How is the performance difference negligible? In my experience, for the same generation of hardware, ARM64 performance is better than the AMD64 one.

AFAIK ARM64 is around 20% cheaper, not sure where you got the 50%.

In different regions the price difference is different. In us-east there is a 20% difference, in ap-south it is 50%. You can check for fargate ecs pricing for example.

Something not mentioned in this article is that which x86_64 and arm64 implementation you get are both relatively frozen in time. I haven't checked recently, but the last time I did, the arm64 implementation was stuck at something like Graviton2.

This is benchmarking `hashlib.sha256` isn't that normally OpenSSL's heavily hand optimized assembly implementation, certainly isn't something written in Python?

I think that's the CPU benchmark rather than the python benchmark -- and comparing CPU ARM64 vs x86_64 seems worthwhile.

It is the CPU-Intensive Workload Results; which compares Python versions and notes "Python 3.11 consistently outperformed newer versions across all memory configurations. It was 9-15% faster than Python 3.12, 3.13, and 3.14. This surprised me" The most obvious conclusion is the benchmark is simply flawed in some way; if this result is real, then it says something about how AWS compiled OpenSSL it says absolutely nothing about the speed of Python versions.

[deleted]

Can someone tell me why there isn't almost any laptop with Linux and ARM? Is it more efficient than x86 though

It is a pain to make any new platform useful enough for large adoption. Apple made a lot of effort to get MacBook M1 useable, same for AWS with Graviton. Eventually it will be adopted for Linux laptops too, even without a specific vendor focusing on it, but it will take time.

How is the bootloader/peripheral compatibility on the non-SBC ARM systems these days? Can you plug in a boot disk on different machine and expect it to just work? My main problem with ARM is that many manufacturers act as if they're special little snowflakes and deserve to have their custom patched kernel/bootloader/whatever.

This is the goal of the Arm SystemReady compliance label. The selection is still pretty limited and what's out there is generally buggy, but there's a few boards out there you can buy like the Orion O6 [0]. If you just want a stable system with predictable performance, you're probably better off with a more traditional system though.

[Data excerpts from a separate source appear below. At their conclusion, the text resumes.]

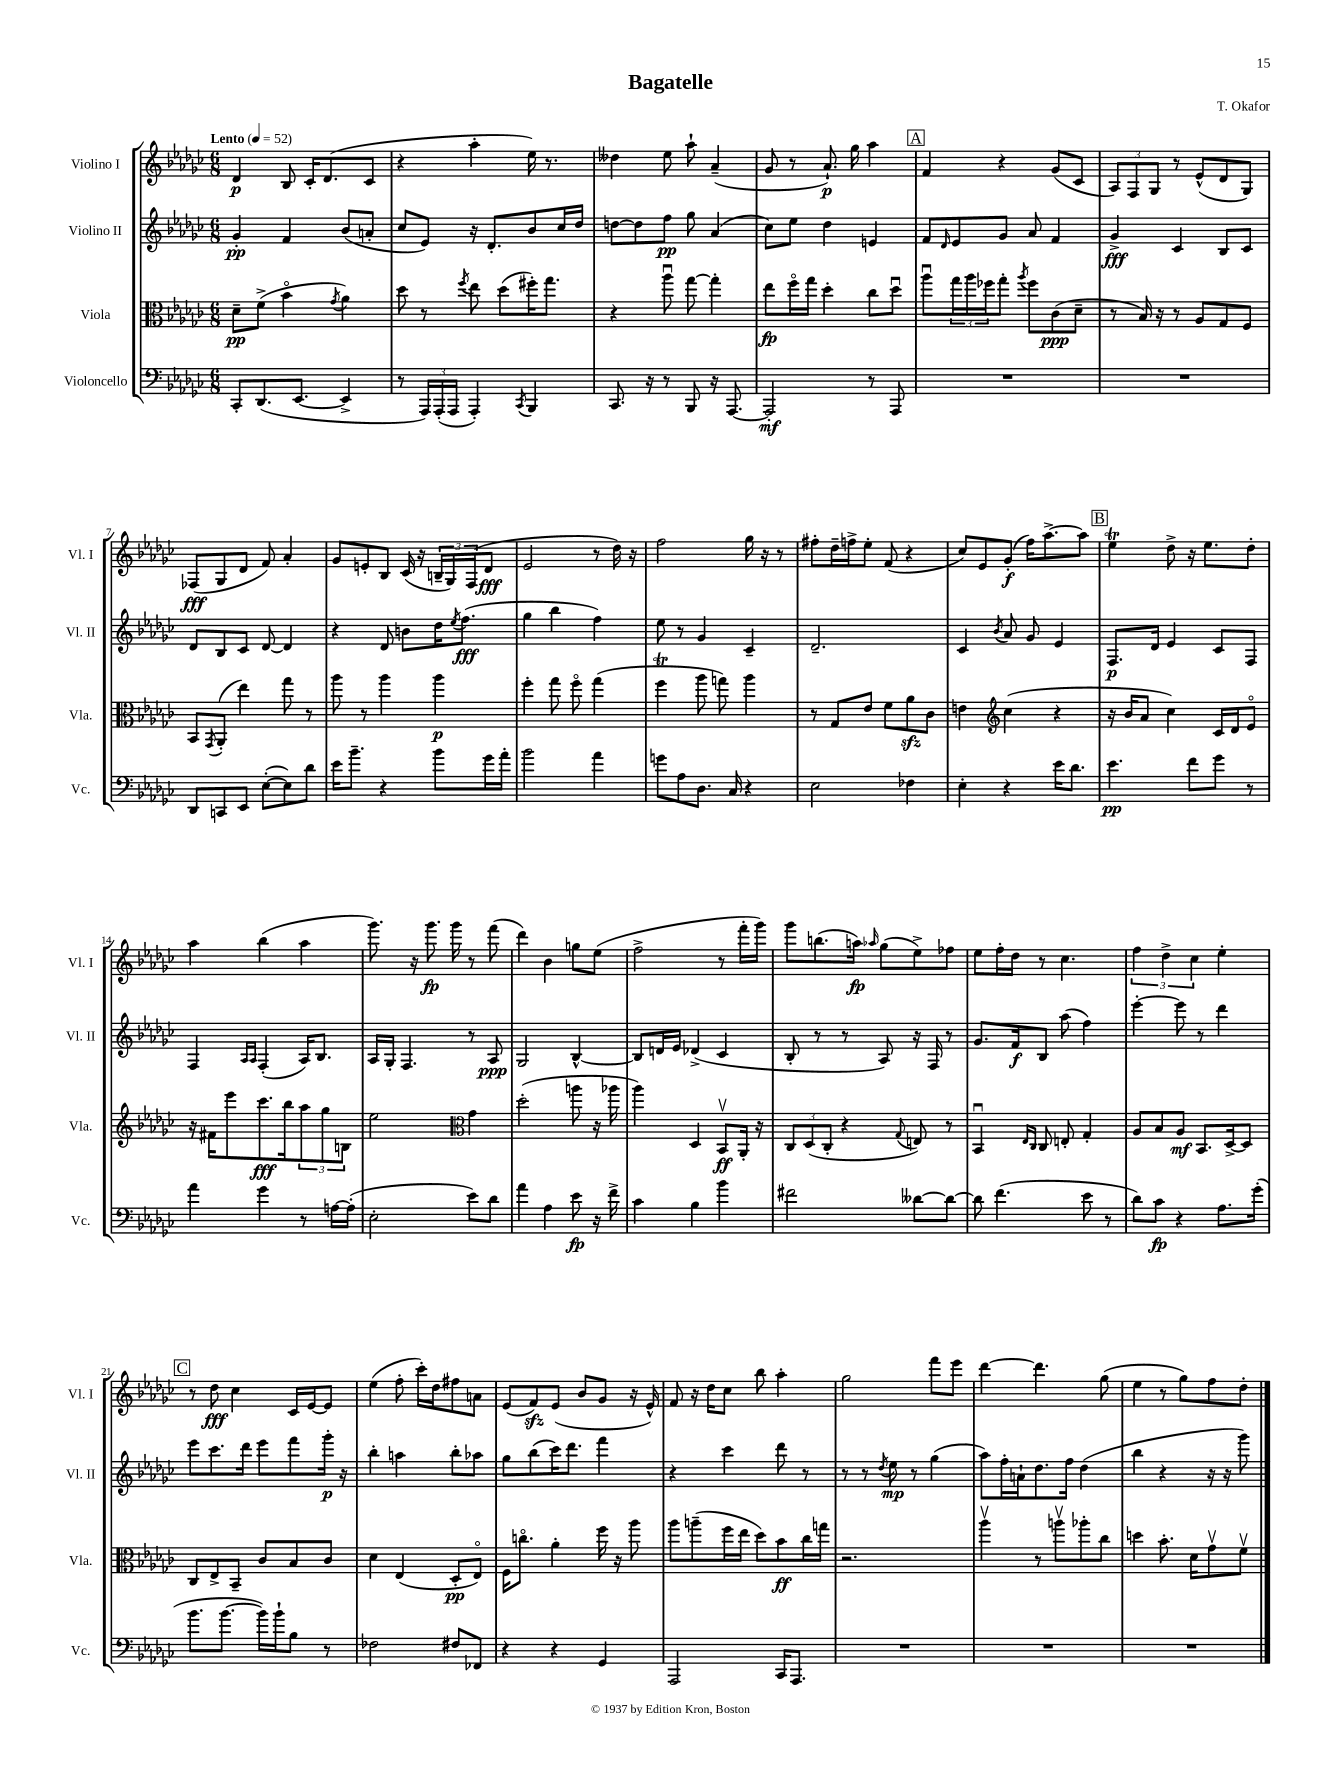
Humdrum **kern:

**kern	**dynam	**kern	**dynam	**kern	**dynam	**kern	**dynam
*part4	*part4	*part3	*part3	*part2	*part2	*part1	*part1
*staff4	*staff4	*staff3	*staff3	*staff2	*staff2	*staff1	*staff1
*I"Violoncello	*	*I"Viola	*	*I"Violino II	*	*I"Violino I	*
*I'Vc.	*	*I'Vla.	*	*I'Vl. II	*	*I'Vl. I	*
*clefF4	*	*clefC3	*	*clefG2	*	*clefG2	*
*k[b-e-a-d-g-c-]	*	*k[b-e-a-d-g-c-]	*	*k[b-e-a-d-g-c-]	*	*k[b-e-a-d-g-c-]	*
*M6/8	*	*M6/8	*	*M6/8	*	*M6/8	*
*MM52	*	*MM52	*	*MM52	*	*MM52	*
=1	=1	=1	=1	=1	=1	=1	=1
!	!	!	!	!	!	!LO:TX:a:B:t=Lento	!
8CC-'/L	.	8d-~\L	pp	4g-'/	pp	4d-/	p
(8.DD-/	.	(8f^\J	.	.	.	.	.
.	.	4b-\	.	4f/	.	8B-/	.
[8.EE-/J	.	.	.	.	.	.	.
.	.	.	.	.	.	16c-'/KL	.
.	.	.	.	.	.	(8.d-/	.
.	.	8qg-/	.	.	.	.	.
4EE-^/]	.	4a-\)	.	(8b-/L	.	.	.
.	.	.	.	8an'/J	.	8c-/J	.
=2	=2	=2	=2	=2	=2	=2	=2
8r	.	8dd-\	.	8cc-/L	.	4r	.
24AAA-/LL)	.	8r	.	8e-/J)	.	.	.
(24AAA-'/	.	.	.	.	.	.	.
24AAA-/JJ	.	.	.	.	.	.	.
.	.	8qff/	.	.	.	.	.
4AAA-'/)	.	8ee-\	.	16r	.	4aa-'\	.
.	.	.	.	8.d-'/L	.	.	.
.	.	(8dd-\L	.	.	.	.	.
8qCC-/	.	.	.	.	.	.	.
4BBB-/	.	16ff#X'\K)	.	8b-/	.	16ee-\)	.
.	.	8.gg-\J	.	.	.	8.r	.
.	.	.	.	16cc-/L	.	.	.
.	.	.	.	16dd-/JJ	.	.	.
=3	=3	=3	=3	=3	=3	=3	=3
8.CC-/	.	4r	.	[8ddn\L	.	4dd--X\	.
.	.	.	.	8dd\]	.	.	.
16r	.	.	.	.	.	.	.
8r	.	8aa-u\	.	8ff\J	pp	8ee-\	.
8BBB-/	.	[8gg-\	.	8gg-\	.	8aa-`\	.
16r	.	4gg-'\]	.	(4a-/	.	(4a-~/	.
[8.AAA-/	.	.	.	.	.	.	.
=4	=4	=4	=4	=4	=4	=4	=4
2AAA-'/]	mf	8ee-\L	fp	8cc-\L)	.	8g-/	.
.	.	16ff\L	.	8ee-\J	.	8r	.
.	.	16gg-\JJ	.	.	.	.	.
.	.	4dd-'\	.	4dd-\	.	8.a-`/)	p
.	.	.	.	.	.	16gg-\	.
8r	.	8cc-\L	.	4en/	.	4aa-\	.
8AAA-/	.	8dd-u\J	.	.	.	.	.
!!LO:REH:place=s1:t=A
=5	=5	=5	=5	=5	=5	=5	=5
2.r	.	8aa-u\L	.	8f/L	.	4f/	.
.	.	.	.	16qqd-/	.	.	.
.	.	24gg-\L	.	8e-/	.	.	.
.	.	24aa-\	.	.	.	.	.
.	.	24ff-X\J	.	.	.	.	.
.	.	8gg-'\J	.	8g-/J	.	4r	.
.	.	8qaa-/	.	.	.	.	.
.	.	8ff-\L	.	8a-/	.	.	.
.	.	(8c-\	ppp	4f/	.	(8g-/L	.
.	.	8d-~\J	.	.	.	8c-/J	.
=6	=6	=6	=6	=6	=6	=6	=6
2.r	.	8r	.	4g-^/	fff	12A-/L)	.
.	.	.	.	.	.	12F/	.
.	.	16B-/)	.	.	.	.	.
.	.	.	.	.	.	12G-/J	.
.	.	16r	.	.	.	.	.
.	.	8r	.	4c-/	.	8r	.
.	.	8A-/L	.	.	.	(8e-^^/L	.
.	.	8G-/	.	8B-/L	.	8d-/	.
.	.	8F/J	.	8c-/J	.	8G-/J)	.
!!LO:LB:g=z
=7	=7	=7	=7	=7	=7	=7	=7
8DD-/L	.	8BB-/L	.	8d-/L	.	(8F-X/L	fff
.	.	8qGG-/	.	.	.	.	.
8CCn/	.	(8AA-'/J	.	8B-/	.	8G-/	.
8EE-/J	.	4ee-\)	.	8c-/J	.	8d-/J	.
([8E-'\L	.	.	.	[8d-/	.	8f/)	.
8E-\])	.	8gg-\	.	4d-/]	.	4a-'/	.
8d-\J	.	8r	.	.	.	.	.
=8	=8	=8	=8	=8	=8	=8	=8
16e-\KL	.	8aa-\	.	4r	.	8g-/L	.
8.b-~\J	.	.	.	.	.	.	.
.	.	8r	.	.	.	8en'/	.
4r	.	4aa-\	.	8d-/	.	8B-/J	.
.	.	.	.	8bn\L	.	(16c-/	.
.	.	.	.	.	.	16r	.
8b-\L	.	4aa-\	p	16dd-\K	.	24Bn~/LL	.
.	.	.	.	.	.	24G-/)	.
.	.	.	.	8qee-/	.	.	.
.	.	.	.	(8.ff\J	fff	.	.
.	.	.	.	.	.	(24F/J	.
16g-\L	.	.	.	.	.	8d-/J	fff
16a-'\JJ	.	.	.	.	.	.	.
=9	=9	=9	=9	=9	=9	=9	=9
2b-\	.	4ff'\	.	4gg-\	.	2e-/	.
.	.	8gg-\	.	4bb-\	.	.	.
.	.	8ff\	.	.	.	.	.
4a-\	.	(4gg-\	.	4ff\)	.	8r	.
.	.	.	.	.	.	16dd-\)	.
.	.	.	.	.	.	16r	.
=10	=10	=10	=10	=10	=10	=10	=10
8gn\L	.	4fft\	.	8ee-\	.	2ff\	.
8A-\	.	.	.	8r	.	.	.
8.D-\J	.	8aa-\	.	4g-/	.	.	.
.	.	8ggn\)	.	.	.	.	.
16C-/	.	.	.	.	.	.	.
4r	.	4aa-\	.	4c-~/	.	16gg-\	.
.	.	.	.	.	.	16r	.
.	.	.	.	.	.	8r	.
=11	=11	=11	=11	=11	=11	=11	=11
2E-\	.	8r	.	2.d-~/	.	8ff#X'\L	.
.	.	8G-/L	.	.	.	16dd-~\L	.
.	.	.	.	.	.	16ffn^\J	.
.	.	8e-/J	.	.	.	8ee-'\J	.
.	.	8f\L	.	.	.	(8f/	.
4F-X\	.	8a-zz\	.	.	.	4r	.
.	.	8c-\J	.	.	.	.	.
=12	=12	=12	=12	=12	=12	=12	=12
4E-'\	.	4en\	.	4c-/	.	8cc-/L)	.
.	.	.	.	.	.	8e-/	.
*	*	*clefG2	*	*	*	*	*
.	.	.	.	8qb-/	.	.	.
4r	.	(4cc-\	.	8a-/	.	(8g-'/J	f
.	.	.	.	8g-/	.	16ff\KL)	.
.	.	.	.	.	.	[8.aa-^\	.
16e-\KL	.	4r	.	4e-/	.	.	.
8.d-\J	.	.	.	.	.	.	.
.	.	.	.	.	.	8aa-\J]	.
!!LO:REH:place=s1:t=B
=13	=13	=13	=13	=13	=13	=13	=13
4.e-\	pp	16r	.	8.F/L	p	4ee-T\	.
.	.	16b-/KL	.	.	.	.	.
.	.	8a-/J	.	.	.	.	.
.	.	.	.	16d-/Jk	.	.	.
.	.	4cc-\)	.	4e-/	.	8dd-^\	.
8f\L	.	.	.	.	.	16r	.
.	.	.	.	.	.	8.ee-\L	.
8g-\J	.	16c-/LL	.	8c-/L	.	.	.
.	.	16d-/J	.	.	.	.	.
8r	.	8e-/J	.	8F/J	.	8dd-'\J	.
!!LO:LB:g=z
=14	=14	=14	=14	=14	=14	=14	=14
4a-\	.	16r	.	4F/	.	4aa-\	.
.	.	16f#X\KL	.	.	.	.	.
.	.	8eee-\	.	.	.	.	.
.	.	.	.	16qqA-/LL	.	.	.
.	.	.	.	16qqA-/JJ	.	.	.
4g-\	.	8.ccc-\	fff	(4F'/	.	(4bb-\	.
.	.	16bb-\k	.	.	.	.	.
8r	.	12aa-\	.	16A-/KL)	.	4aa-\	.
.	.	.	.	8.B-/J	.	.	.
.	.	12gg-\	.	.	.	.	.
[16An\LL	.	.	.	.	.	.	.
.	.	12Bn\J	.	.	.	.	.
(16A'\JJ]	.	.	.	.	.	.	.
=15	=15	=15	=15	=15	=15	=15	=15
2E-'\	.	2ee-\	.	16A-/LL	.	8.ggg-\)	.
.	.	.	.	16G-'/JJ	.	.	.
.	.	.	.	4.F/	.	.	.
.	.	.	.	.	.	16r	.
.	.	.	.	.	.	8.ggg-\	fp
.	.	.	.	.	.	16ggg-\	.
*	*	*clefC3	*	*	*	*	*
8e-\L)	.	4g-\	.	8r	.	8r	.
8d-\J	.	.	.	8A-/	ppp	(8fff\	.
=16	=16	=16	=16	=16	=16	=16	=16
4a-\	.	(2dd-'\	.	2G-/	.	4ddd-\)	.
4A-\	.	.	.	.	.	4b-\	.
8e-\	fp	8aan\	.	[4B-^^/	.	8ggn\L	.
16r	.	16r	.	.	.	(8ee-\J	.
16f^\	.	16aa-X\	.	.	.	.	.
=17	=17	=17	=17	=17	=17	=17	=17
4c-\	.	4aa-\)	.	8B-/L]	.	2ff^\	.
.	.	.	.	16dn/L	.	.	.
.	.	.	.	16e-/JJ	.	.	.
4B-\	.	4D-/	.	(4d-X^/	.	.	.
4b-\	.	8BB-v/L	ff	4c-/	.	8r	.
.	.	16AA-'/Jk	.	.	.	16fff'\LL	.
.	.	16r	.	.	.	16ggg-\JJ)	.
=18	=18	=18	=18	=18	=18	=18	=18
2f#X\	.	12C-/L	.	8B-'/	.	8ggg-\L	.
.	.	(12D-/	.	.	.	.	.
.	.	.	.	8r	.	(8.bbn\	.
.	.	12C-'/J	.	.	.	.	.
.	.	4r	.	8r	.	.	.
.	.	.	.	.	.	16aan\Jk)	fp
.	.	.	.	.	.	16qqaa-X/	.
.	.	.	.	8A-/)	.	(8gg-\L	.
.	.	8qqG-/	.	.	.	.	.
[8d--X\L	.	8En/)	.	16r	.	8ee-^\)	.
.	.	.	.	16F/	.	.	.
8d--\J_	.	8r	.	8r	.	8ff-X\J	.
=19	=19	=19	=19	=19	=19	=19	=19
8d--\]	.	4BB-u/	.	8.g-/L	.	8ee-\L	.
(4.f\	.	.	.	.	.	16ff'\L	.
.	.	.	.	16f/k	f	16dd-\JJ	.
.	.	16qqE-/LL	.	.	.	.	.
.	.	16qqC-/JJ	.	.	.	.	.
.	.	8C-/	.	8B-/J	.	8r	.
.	.	8En'/	.	(8aa-\	.	4.cc-\	.
8e-\	.	4G-'/	.	4ff\)	.	.	.
8r	.	.	.	.	.	.	.
=20	=20	=20	=20	=20	=20	=20	=20
8d-\L)	.	8A-/L	.	[4eee-'\	.	6ff\	.
8c-\J	fp	8B-/	.	.	.	.	.
.	.	.	.	.	.	6dd-^\	.
4r	.	8A-/J	mf	8eee-\]	.	.	.
.	.	.	.	.	.	6cc-\	.
.	.	8.BB-/L	.	8r	.	.	.
8.A-\L	.	.	.	4ddd-\	.	4ee-'\	.
.	.	[16D-^/k	.	.	.	.	.
.	.	8D-/J]	.	.	.	.	.
(16g-'\Jk	.	.	.	.	.	.	.
!!LO:LB:g=z
!!LO:REH:place=s1:t=C
=21	=21	=21	=21	=21	=21	=21	=21
8.b-\L	.	8C-/L	.	8eee-\L	.	8r	.
.	.	8E-^/	.	8.ccc-\	.	8dd-\	fff
[8.b-\J	.	.	.	.	.	.	.
.	.	8BB-~/J	.	.	.	4cc-\	.
.	.	.	.	16ddd-\Jk	.	.	.
16b-\LL])	.	8c-/L	.	8eee-\L	.	.	.
16b-`\J	.	.	.	.	.	.	.
8B-\J	.	8B-/	.	8fff\	.	16c-/LL	.
.	.	.	.	.	.	[16e-/J	.
8r	.	8c-/J	.	16ggg-'\Jk	p	8e-/J]	.
.	.	.	.	16r	.	.	.
=22	=22	=22	=22	=22	=22	=22	=22
2F-X\	.	4d-\	.	4bb-'\	.	(4ee-\	.
.	.	(4E-/	.	4aan\	.	8ff'\	.
.	.	.	.	.	.	16ccc-'\LL)	.
.	.	.	.	.	.	16dd-\J	.
8F#X/L	.	8D-'/L	pp	8bb-'\L	.	8ff#X\	.
8FF-X/J	.	8E-/J)	.	8aa-X\J	.	8an\J	.
=23	=23	=23	=23	=23	=23	=23	=23
4r	.	16F\KL	.	8gg-\L	.	(8e-/L	.
.	.	8.ccn\J	.	.	.	.	.
.	.	.	.	(8bb-\	.	8fzz/)	.
4r	.	4a-'\	.	16ccc-\K)	.	(8e-/J	.
.	.	.	.	8.ddd-\J	.	.	.
.	.	.	.	.	.	8b-/L	.
4GG-/	.	16ff\	.	4fff\	.	8g-/J	.
.	.	16r	.	.	.	.	.
.	.	8aa-\	.	.	.	16r	.
.	.	.	.	.	.	16e-^^/)	.
=24	=24	=24	=24	=24	=24	=24	=24
2AAA-/	.	8aa-\L	.	4r	.	8f/	.
.	.	(8aan~\	.	.	.	16r	.
.	.	.	.	.	.	16dd-\KL	.
.	.	16ff\L	.	4ccc-\	.	8cc-\J	.
.	.	16ee-\JJ	.	.	.	.	.
.	.	8dd-\L)	.	.	.	8bb-\	.
16CC-/KL	.	8b-\	ff	8ddd-\	.	4aa-'\	.
8.AAA-/J	.	.	.	.	.	.	.
.	.	16cc-\L	.	8r	.	.	.
.	.	16ggn\JJ	.	.	.	.	.
=25	=25	=25	=25	=25	=25	=25	=25
2.r	.	2.r	.	8r	.	2gg-\	.
.	.	.	.	8r	.	.	.
.	.	.	.	8qdd-/	.	.	.
.	.	.	.	8ee-\	mp	.	.
.	.	.	.	8r	.	.	.
.	.	.	.	(4gg-\	.	8fff\L	.
.	.	.	.	.	.	8eee-\J	.
=26	=26	=26	=26	=26	=26	=26	=26
2.r	.	4aa-v\	.	8aa-\L)	.	[4ddd-\	.
.	.	.	.	16ff'\L	.	.	.
.	.	.	.	16an`\J	.	.	.
.	.	8r	.	8.dd-\	.	4.ddd-\]	.
.	.	8aanv\L	.	.	.	.	.
.	.	.	.	16ff\Jk	.	.	.
.	.	8aa-X'\	.	(4dd-\	.	.	.
.	.	8cc-\J	.	.	.	(8gg-\	.
=27	=27	=27	=27	=27	=27	=27	=27
2.r	.	4ddn\	.	4bb-\	.	4ee-\	.
.	.	8.b-'\	.	4r	.	8r	.
.	.	.	.	.	.	8gg-\L)	.
.	.	16d-\KL	.	.	.	.	.
.	.	8g-v\	.	16r	.	8ff\	.
.	.	.	.	16r	.	.	.
.	.	8fv\J	.	8ggg-\)	.	8dd-'\J	.
==	==	==	==	==	==	==	==
*-	*-	*-	*-	*-	*-	*-	*-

[0] https://radxa.com/products/orion/o6/

Afaik a lot of bootloaders are proprietary/wonky, a lot of SOCs run custom bootloaders.

However if you do manage to boot things up, hardware with open-source drivers should just work, for example Jeff Geerling has couple of videos on youtube about running his RPi with external AMD graphics cards connected via PCIe, and it works.

Software/driver compatibility and rational fear of change from users.

(My work laptop is one of the few ARM laptops: Thinkpad T14s with Quallcomm Snapdragon Elite)

If you don’t mind me asking, what do you think of that laptop? What kind of workloads do you run and how is battery life? What OS? Would you choose it again?

Was trying to install Linux on it, though its not working like a standard x86 laptop (for the installer on debian for example).

Battery is good, hardware is really rock solid (though I dislike the new plastic for the keyboard).

Really can’t complain, it’s nearly as good as my Macbook.

It runs Windows 11 today, and everything I need runs fine (jetbrains, rustc, clang, msvc, terraform and of course python).

I’m a technical CTO with infrastructure background, most of my time is spent in spreadsheets these days unfortunately.

Chromebooks are essentially this, but not that great for local development.

So then one solution might be to buy a Chromebook, and put regular Linux on it? I don’t think the Chromebook are locked down.

Depends on which one, and what you want to locally develop.

Is there one that even has a full keyboard?

HP makes a 17" Chromebook if that's what you're after.

> Node.js: Node.js 22 on arm64 was consistently faster than Node.js 20 on x86_64. There's essentially a “free” ~15-20% speedup just by switching architectures!

Not sure why this is phrased like that in the TL;DR, when ARM64 is just strictly faster when running the same nodejs workload and version.

Intel execs after reading this: FAST, more stock buybacks and executive bonuses to mitigate this!!!